- _How to complete this task_
Give the data again exactly as written, skipping any pictures.

==== Extracted material ====

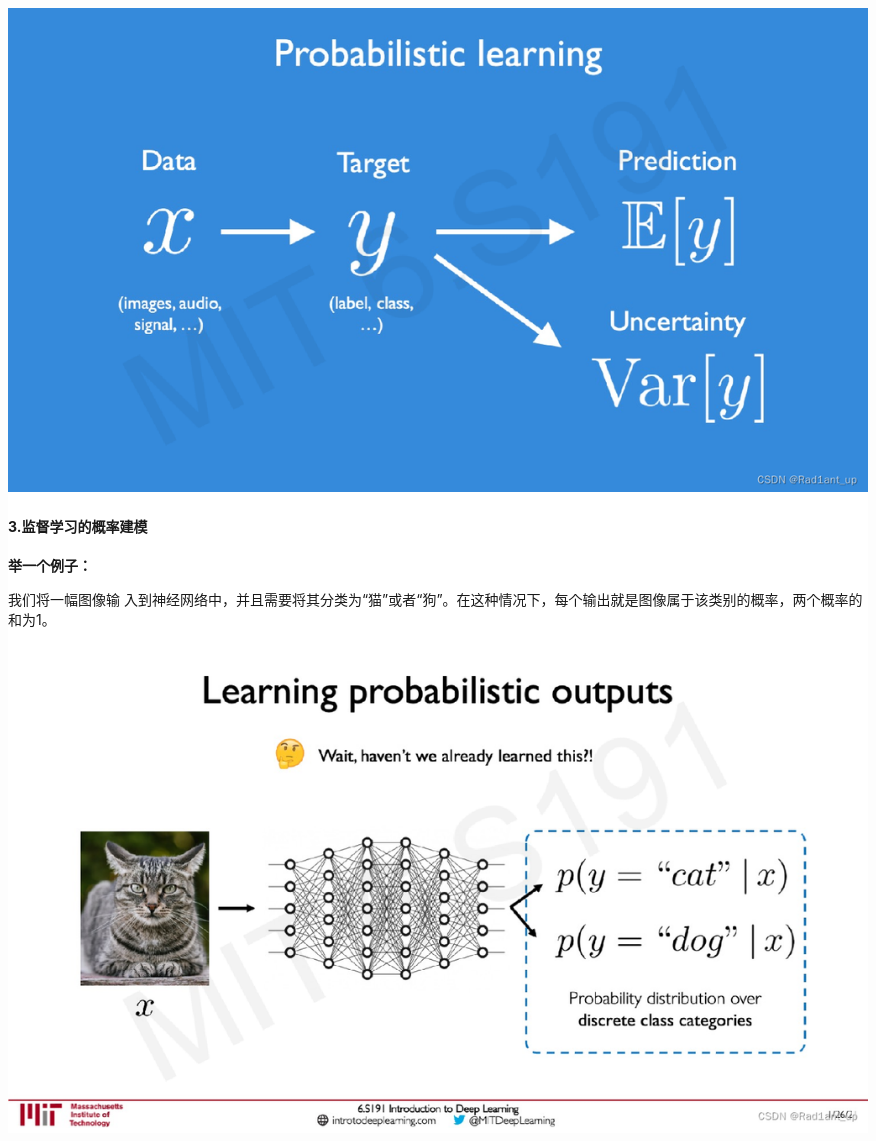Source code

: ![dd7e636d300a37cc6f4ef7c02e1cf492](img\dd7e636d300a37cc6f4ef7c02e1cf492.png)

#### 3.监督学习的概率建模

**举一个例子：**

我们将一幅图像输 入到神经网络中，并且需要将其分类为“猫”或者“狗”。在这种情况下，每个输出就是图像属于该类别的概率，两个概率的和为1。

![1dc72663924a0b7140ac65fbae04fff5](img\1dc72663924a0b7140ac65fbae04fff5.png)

====

- _Answer space_
Source code

: ![dd7e636d300a37cc6f4ef7c02e1cf492](img\dd7e636d300a37cc6f4ef7c02e1cf492.png)

#### 3.监督学习的概率建模

**举一个例子：**

我们将一幅图像输 入到神经网络中，并且需要将其分类为“猫”或者“狗”。在这种情况下，每个输出就是图像属于该类别的概率，两个概率的和为1。

![1dc72663924a0b7140ac65fbae04fff5](img\1dc72663924a0b7140ac65fbae04fff5.png)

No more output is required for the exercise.